# Requirement
Under this line is a listing; return exactly the lines starting at the one with "Personal Gas Monitor" and running down to the one with "erschienenen und kostenlosen KFM-Checkliste „", and leave out its pictures.

======== Data for the task ========

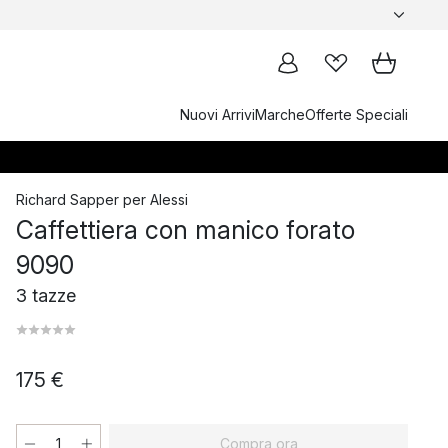
Nuovi Arrivi
Marche
Offerte Speciali
Richard Sapper
per
Alessi
Caffettiera con manico forato
9090
3 tazze
175 €
Compra ora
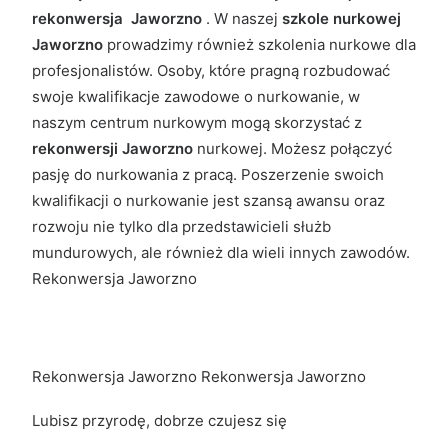
rekonwersja Jaworzno
. W naszej
szkole nurkowej
Jaworzno
prowadzimy również szkolenia nurkowe dla
profesjonalistów. Osoby, które pragną rozbudować
swoje kwalifikacje zawodowe o nurkowanie, w
naszym centrum nurkowym mogą skorzystać z
rekonwersji Jaworzno
nurkowej. Możesz połączyć
pasję do nurkowania z pracą. Poszerzenie swoich
kwalifikacji o nurkowanie jest szansą awansu oraz
rozwoju nie tylko dla przedstawicieli służb
mundurowych, ale również dla wieli innych zawodów.
Rekonwersja Jaworzno
Rekonwersja Jaworzno Rekonwersja Jaworzno
Lubisz przyrodę, dobrze czujesz się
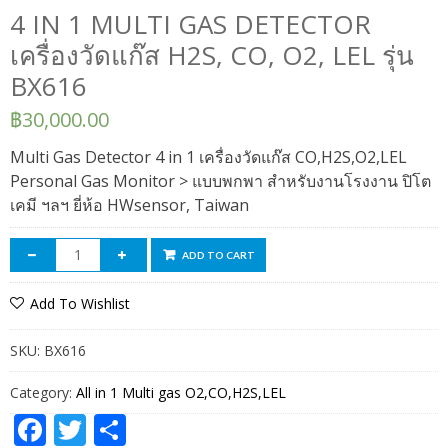
4 IN 1 MULTI GAS DETECTOR
เครื่องวัดแก๊ส H2S, CO, O2, LEL รุ่น
BX616
฿
30,000.00
Multi Gas Detector 4 in 1 เครื่องวัดแก๊ส CO,H2S,O2,LEL
Personal Gas Monitor > แบบพกพา สำหรับงานโรงงาน ปิโต
เคมี ฯลฯ ยี่ห้อ HWsensor, Taiwan
ADD TO CART
Add To Wishlist
SKU:
BX616
Category:
All in 1 Multi gas O2,CO,H2S,LEL
Facebook
Twitter
Share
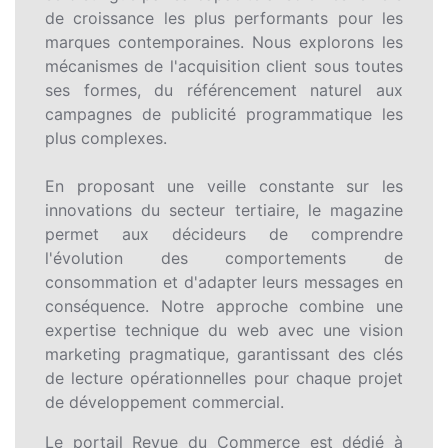
de croissance les plus performants pour les
marques contemporaines. Nous explorons les
mécanismes de l'acquisition client sous toutes
ses formes, du référencement naturel aux
campagnes de publicité programmatique les
plus complexes.
En proposant une veille constante sur les
innovations du secteur tertiaire, le magazine
permet aux décideurs de comprendre
l'évolution des comportements de
consommation et d'adapter leurs messages en
conséquence. Notre approche combine une
expertise technique du web avec une vision
marketing pragmatique, garantissant des clés
de lecture opérationnelles pour chaque projet
de développement commercial.
Le portail Revue du Commerce est dédié à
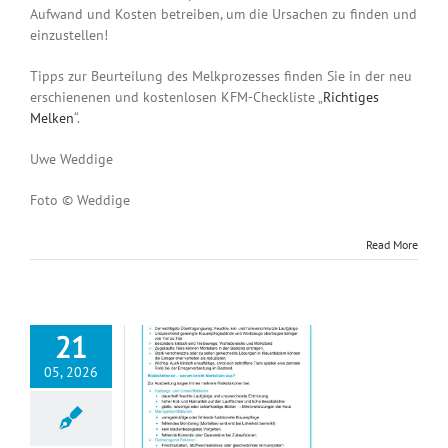
Aufwand und Kosten betreiben, um die Ursachen zu finden und
einzustellen!
Tipps zur Beurteilung des Melkprozesses finden Sie in der neu
erschienenen und kostenlosen KFM-Checkliste „
Richtiges
Melken
“.
Uwe Weddige
Foto © Weddige
Read More
21
05, 2026
latt Mortellaro
indämmen
ätter
Merkblätter
ergesundheit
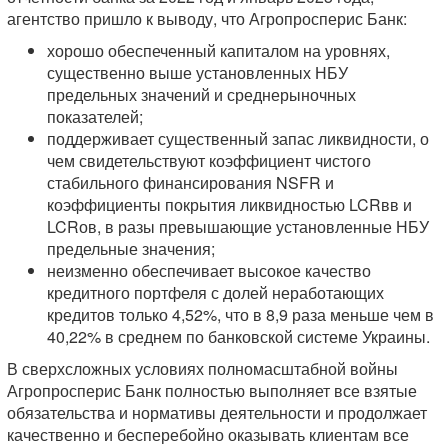
агентство пришло к выводу, что Агропросперис Банк:
хорошо обеспеченный капиталом на уровнях,
существенно выше установленных НБУ
предельных значений и среднерыночных
показателей;
поддерживает существенный запас ликвидности, о
чем свидетельствуют коэффициент чистого
стабильного финансирования NSFR и
коэффициенты покрытия ликвидностью LCRвв и
LCRов, в разы превышающие установленные НБУ
предельные значения;
неизменно обеспечивает высокое качество
кредитного портфеля с долей неработающих
кредитов только 4,52%, что в 8,9 раза меньше чем в
40,22% в среднем по банковской системе Украины.
В сверхсложных условиях полномасштабной войны
Агропросперис Банк полностью выполняет все взятые
обязательства и нормативы деятельности и продолжает
качественно и бесперебойно оказывать клиентам все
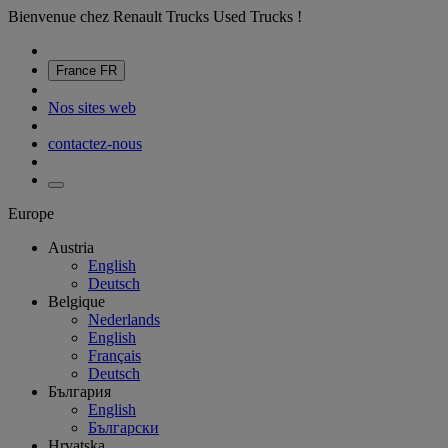
Bienvenue chez Renault Trucks Used Trucks !
France
FR
Nos sites web
contactez-nous
Europe
Austria
English
Deutsch
Belgique
Nederlands
English
Français
Deutsch
България
English
Български
Hrvatska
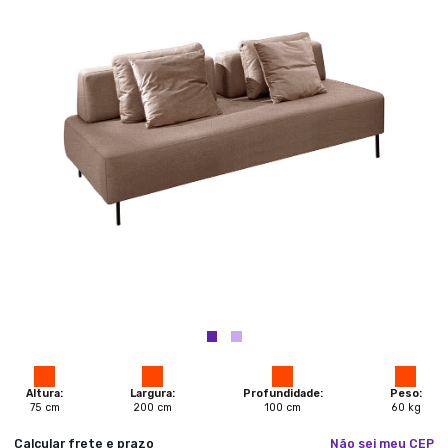
Altura:
Largura:
Profundidade:
Peso:
75
cm
200
cm
100
cm
60
kg
Calcular frete e prazo
Não sei meu CEP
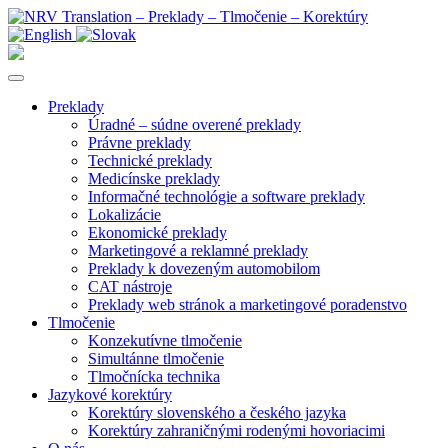
Preklady
Úradné – súdne overené preklady
Právne preklady
Technické preklady
Medicínske preklady
Informačné technológie a software preklady
Lokalizácie
Ekonomické preklady
Marketingové a reklamné preklady
Preklady k dovezeným automobilom
CAT nástroje
Preklady web stránok a marketingové poradenstvo
Tlmočenie
Konzekutívne tlmočenie
Simultánne tlmočenie
Tlmočnícka technika
Jazykové korektúry
Korektúry slovenského a českého jazyka
Korektúry zahraničnými rodenými hovoriacimi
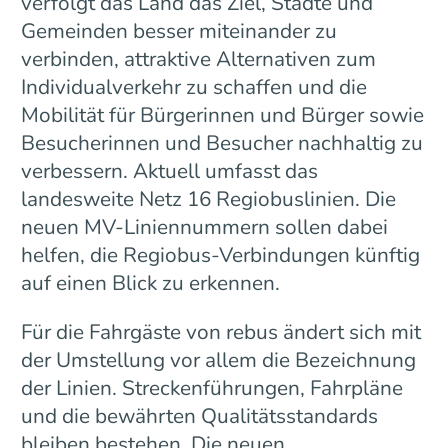
verfolgt das Land das Ziel, Städte und
Gemeinden besser miteinander zu
verbinden, attraktive Alternativen zum
Individualverkehr zu schaffen und die
Mobilität für Bürgerinnen und Bürger sowie
Besucherinnen und Besucher nachhaltig zu
verbessern. Aktuell umfasst das
landesweite Netz 16 Regiobuslinien. Die
neuen MV-Liniennummern sollen dabei
helfen, die Regiobus-Verbindungen künftig
auf einen Blick zu erkennen.
Für die Fahrgäste von rebus ändert sich mit
der Umstellung vor allem die Bezeichnung
der Linien. Streckenführungen, Fahrpläne
und die bewährten Qualitätsstandards
bleiben bestehen. Die neuen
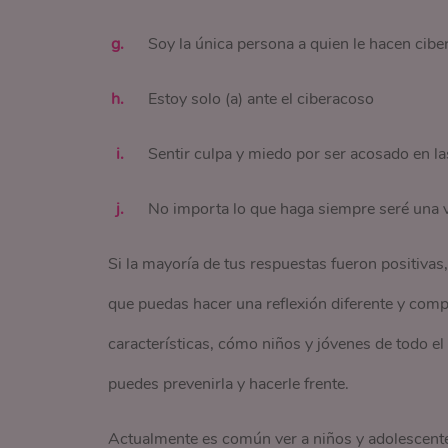
Soy la única persona a quien le hacen cib
Estoy solo (a) ante el ciberacoso
Sentir culpa y miedo por ser acosado en l
No importa lo que haga siempre seré una 
Si la mayoría de tus respuestas fueron positivas,
que puedas hacer una reflexión diferente y comp
características, cómo niños y jóvenes de todo e
puedes prevenirla y hacerle frente.
Actualmente es común ver a niños y adolescentes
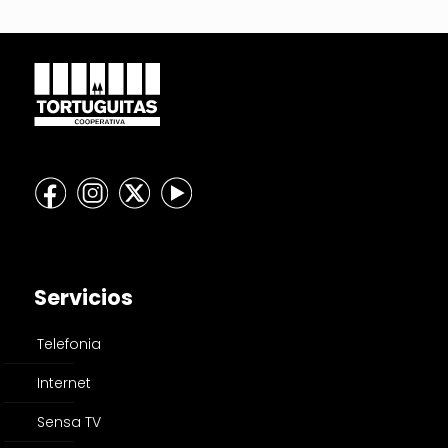
Servicios
Telefonia
Internet
Sensa TV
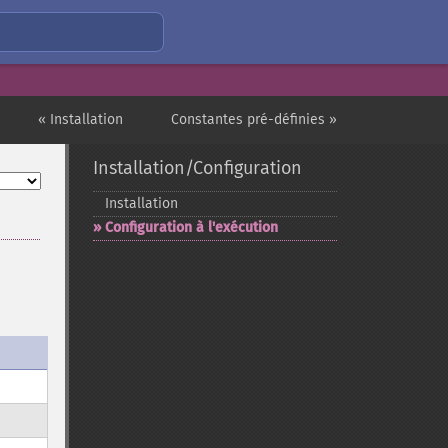
« Installation
Constantes pré-définies »
Installation/Configuration
Installation
Configuration à l'exécution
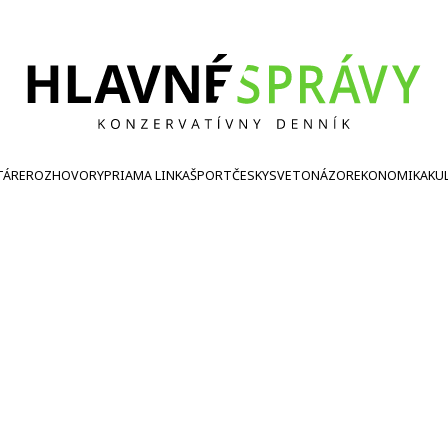
TÁRE
ROZHOVORY
PRIAMA LINKA
ŠPORT
ČESKY
SVETONÁZOR
EKONOMIKA
KU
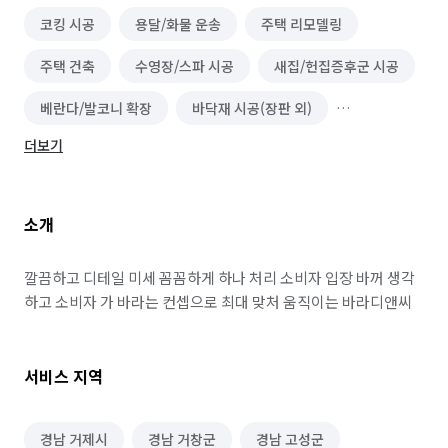
코킹 시공
용달/화물 운송
주택 리모델링
주택 건축
수영장/스파 시공
새집/헌집증후군 시공
베란다/발코니 확장
바닥재 시공(장판 외)
더보기
탄성/바이오세라믹 코트
아트월 시공
방음 시공
미장 시공
단열/결로 시공
앙카/해먹 설치
소개
핸드레일 설치 및 수리
외풍차단/틈막이 시공
유리 필름/시트 시공
건물 내부/외부 청소
깔끔하고 디테일 미세 꼼꼼하게 하나 처리 소비자 입장 바꺼 생각 
하고 소비자 가 바라는 컨셉으로 최대 맞처 움직이는 바라디앤씨 
물탱크/저수조 청소
장애인 편의시설 설치
외벽 리모델링
대문자바라 설치
어닝/차양 시공
서비스 지역
조경 공사
가구/목공예 제작
가구 조립/설치
경남 거제시
경남 거창군
경남 고성군
도금 (가구/설비/조형물 등)
간단 수리/보수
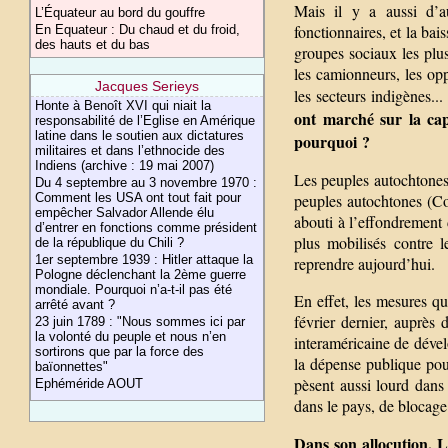
Mais il y a aussi d’au
L’Équateur au bord du gouffre
fonctionnaires, et la bai
En Equateur : Du chaud et du froid,
des hauts et du bas
groupes sociaux les plu
les camionneurs, les opp
Jacques Serieys
les secteurs indigènes..
Honte à Benoît XVI qui niait la
ont marché sur la capi
responsabilité de l’Eglise en Amérique
latine dans le soutien aux dictatures
pourquoi ?
militaires et dans l’ethnocide des
Indiens (archive : 19 mai 2007)
Les peuples autochtones 
Du 4 septembre au 3 novembre 1970 :
Comment les USA ont tout fait pour
peuples autochtones (Co
empêcher Salvador Allende élu
abouti à l’effondrement 
d’entrer en fonctions comme président
plus mobilisés contre 
de la république du Chili ?
1er septembre 1939 : Hitler attaque la
reprendre aujourd’hui.
Pologne déclenchant la 2ème guerre
mondiale. Pourquoi n’a-t-il pas été
En effet, les mesures qu
arrêté avant ?
février dernier, auprès
23 juin 1789 : "Nous sommes ici par
la volonté du peuple et nous n’en
interaméricaine de déve
sortirons que par la force des
la dépense publique pou
baïonnettes"
pèsent aussi lourd dans
Ephéméride AOUT
dans le pays, de blocage
Dans son allocution, 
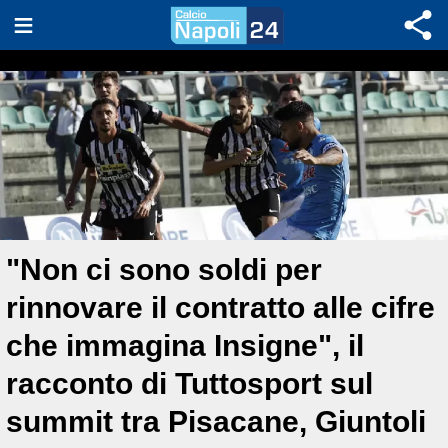
"Non ci sono soldi per
rinnovare il contratto alle cifre
che immagina Insigne", il
racconto di Tuttosport sul
summit tra Pisacane, Giuntoli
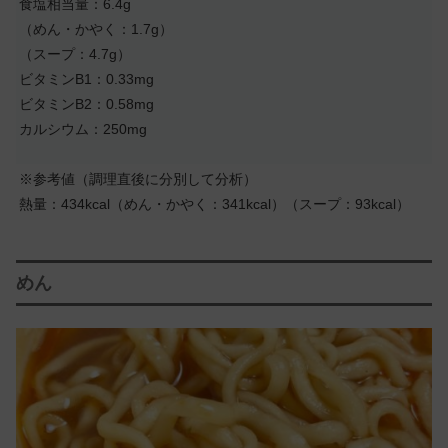
食塩相当量：6.4g
（めん・かやく：1.7g）
（スープ：4.7g）
ビタミンB1：0.33mg
ビタミンB2：0.58mg
カルシウム：250mg
※参考値（調理直後に分別して分析）
熱量：434kcal（めん・かやく：341kcal）（スープ：93kcal）
めん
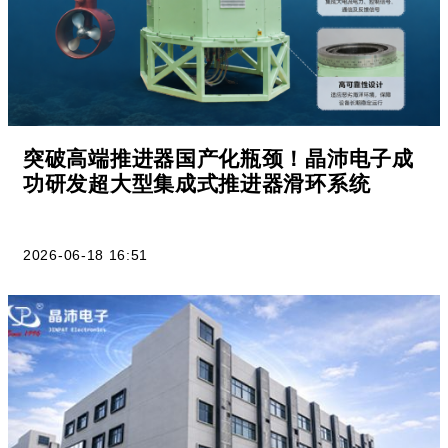
突破高端推进器国产化瓶颈！晶沛电子成
功研发超大型集成式推进器滑环系统
2026-06-18 16:51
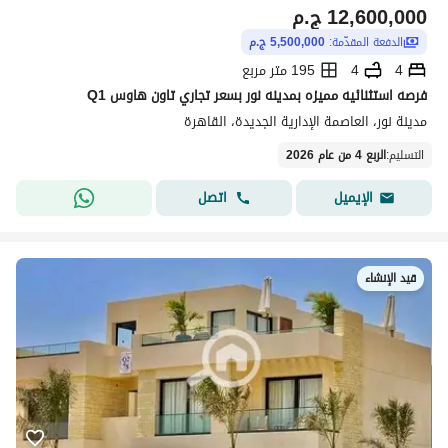
12,600,000
ج.م
الدفعة المقدّمة:
5,500,000 ج.م
4
4
195 متر مربع
فرصه استثنائيه مميزه بمدينه نور بسعر تجاري تاون هاوس Q1
مدينة نور، العاصمة الإدارية الجديدة، القاهرة
التسليم
:
الربع 4 من عام 2026
اتصل
الإيميل
قيد الإنشاء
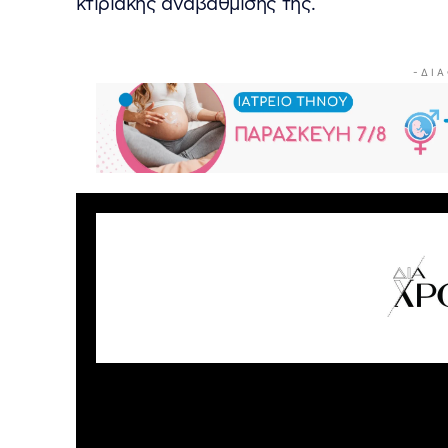
κτιριακής αναβάθμισής της.
- Δ Ι Α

========

# Written answer
Personal Gas Monitor > แบบพกพา สำหรับงานโรงงาน ปิโต
เคมี ฯลฯ ยี่ห้อ HWsensor, Taiwan
ADD TO CART
Add To Wishlist
SKU:
BX616
Category:
All in 1 Multi gas O2,CO,H2S,LEL
Facebook
Twitter
Share
de croissance les plus performants pour les
marques contemporaines. Nous explorons les
mécanismes de l'acquisition client sous toutes
ses formes, du référencement naturel aux
campagnes de publicité programmatique les
plus complexes.
En proposant une veille constante sur les
innovations du secteur tertiaire, le magazine
permet aux décideurs de comprendre
l'évolution des comportements de
consommation et d'adapter leurs messages en
conséquence. Notre approche combine une
expertise technique du web avec une vision
marketing pragmatique, garantissant des clés
de lecture opérationnelles pour chaque projet
de développement commercial.
Le portail Revue du Commerce est dédié à
Aufwand und Kosten betreiben, um die Ursachen zu finden und
einzustellen!
Tipps zur Beurteilung des Melkprozesses finden Sie in der neu
erschienenen und kostenlosen KFM-Checkliste „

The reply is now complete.